Image from the Biodiversity Heritage Library.
Contributed by Museum of Vertebrate Zoology, University of California, Berkeley.
| www.biodiversitylibrary.org
Transcription
2:30 P.M. Rhody has not returned to the cage since last observation and has remained in the orchard.
R5 was tested again with a mouse but would not take it from hand, though he plainly wanted it. It was again set aside for a later trial.
At 4:05 another trial was made with R5. Though he would come closer to me than was necessary to get the mouse, he would not take it from hand. He really wanted it and frequently "tasted". It was finally laid below him in the sand box and he disposed of it in true road-runner fashion. He continues, unlike Rhody, to have trouble in getting the creature's haunches past the corners of his mouth.
11:30 P.M. (Night). The thermometer in the court is already down to 28; sky clear; north wind. The scene is set for a continuation of the record cold.
January 21st.
(Minimum in court last night again 23).
At 10 A.M. Rhody was waiting at the fence and came over for his mouse. Shortly after he was sunning in the glade. He is staying inside more now. R5 the attraction?

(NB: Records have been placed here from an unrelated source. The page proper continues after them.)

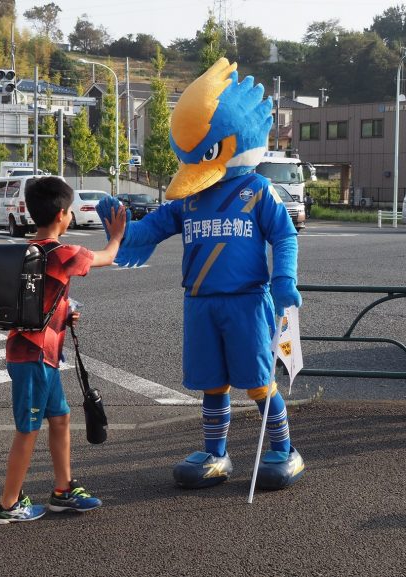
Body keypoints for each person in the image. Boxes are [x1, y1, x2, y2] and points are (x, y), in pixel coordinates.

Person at [96, 58, 305, 491]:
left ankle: (284, 449)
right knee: (213, 384)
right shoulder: (188, 200)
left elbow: (284, 235)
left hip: (247, 301)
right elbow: (147, 232)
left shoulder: (256, 190)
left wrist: (284, 279)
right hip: (200, 302)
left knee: (258, 382)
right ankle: (215, 453)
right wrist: (118, 227)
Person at [0, 177, 126, 525]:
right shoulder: (63, 253)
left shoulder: (28, 250)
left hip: (40, 355)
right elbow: (108, 256)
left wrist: (64, 312)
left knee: (61, 417)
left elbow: (36, 300)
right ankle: (8, 504)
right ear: (62, 215)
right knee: (28, 429)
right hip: (34, 357)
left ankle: (63, 490)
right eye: (69, 212)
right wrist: (116, 235)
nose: (70, 217)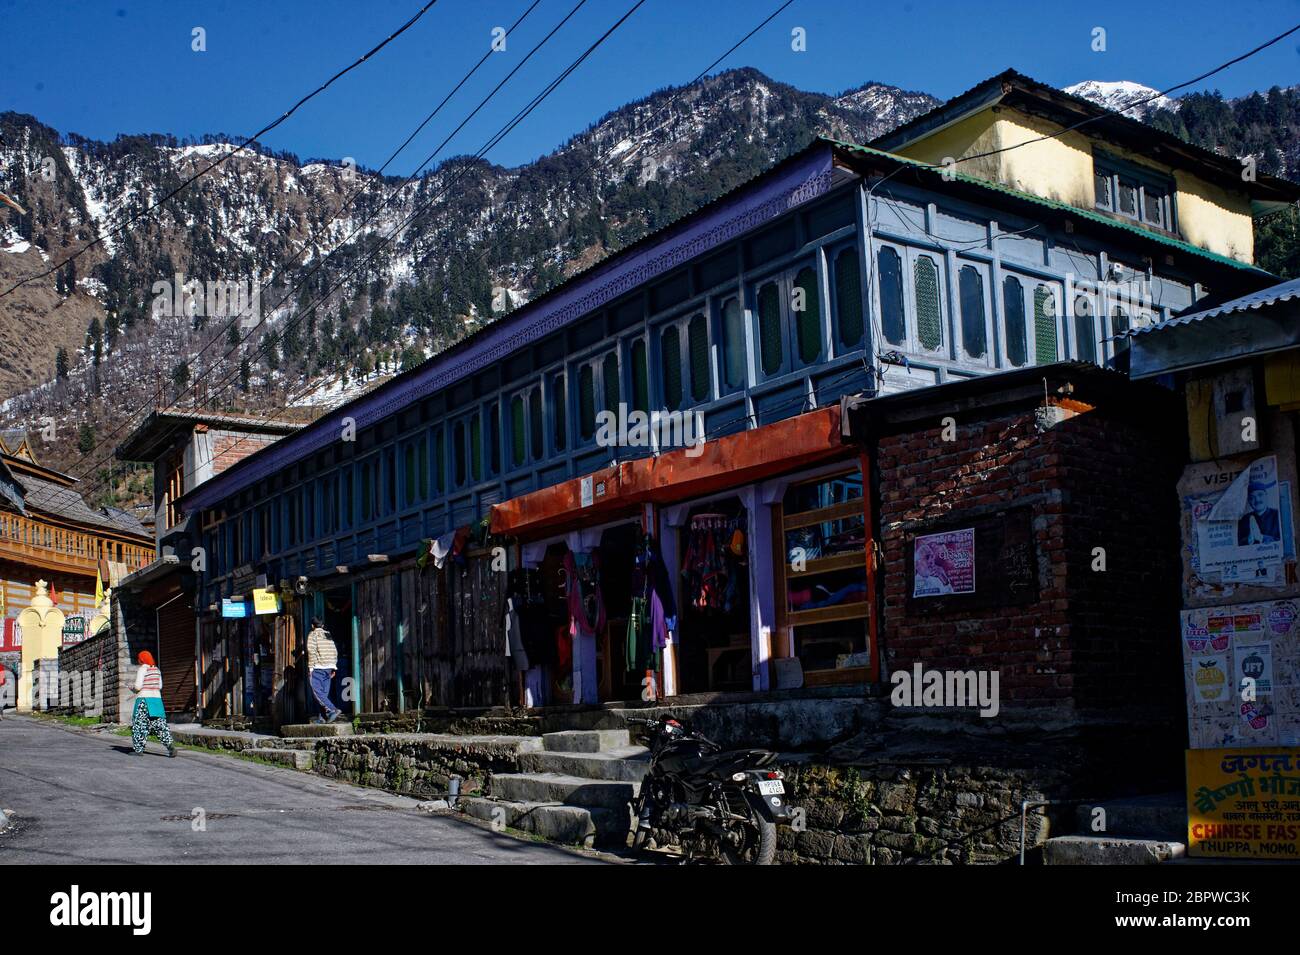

11:45. At 11:15 I was in the inner cage with R5, who began to show curiosity about something outside. This was Rhody bearing something very small in his bill. R5 now went out into the outer cage. R ran slowly toward him, changed his mind and went to the mirror (3 feet from me) and glanced at it--no posturing--no display. The thing in his bill was a piece of a twig only one inch long. He shifted it about then dropped it. He now approached R5, but when turned a corner of the outer cage where he could see him plainly, retreated at once. This was repeated. He then went up to exactly the same place on the roof that he occupied yesterday and lay down facing the sun and watched R5 in a casual sort of way. Facing the sun and neglect of back-sunning appears to be accounted for by the fact that the attitude which he assumes commands the most complete view, perhaps, of the cage interiors; the place is also warm enough to be comfortable without back-sunning.
Rhody, by his actions, showed no disposition to come to close quarters with the other bird. R5, however, definitely wanted to get close to Rhody and, several times, went up to a perch just under him, even when I stood by that perch. Here was 2 to 3 feet from R and once while there hrooed softly, R paying no attention. This is the first greeting of one bird by the other and is a repetition of R5's two recorded greetings of me in the same manner. When I left R was still lying in his chosen spot and R5 had retired to the upper annex to sun his back.
At 12:15 R5 had eaten his first mouse and R was at the sage patch on the east side of the glade sitting in the lower branches of a small redwood. He cried, indicating a desire for food. He did this several times. He made no other sound than the ma-a-a. When I left he repeated it. I went to get him a mouse and, on returning, found him on the way to join me. When I showed him the mouse he "muttered" once, very softly. This mouse was so big that even Rhody had some difficulty in swallowing it.
There is interesting parallelism (and divergence) between R5's and R's yesterday's and today's behavior, under fairly similar conditions.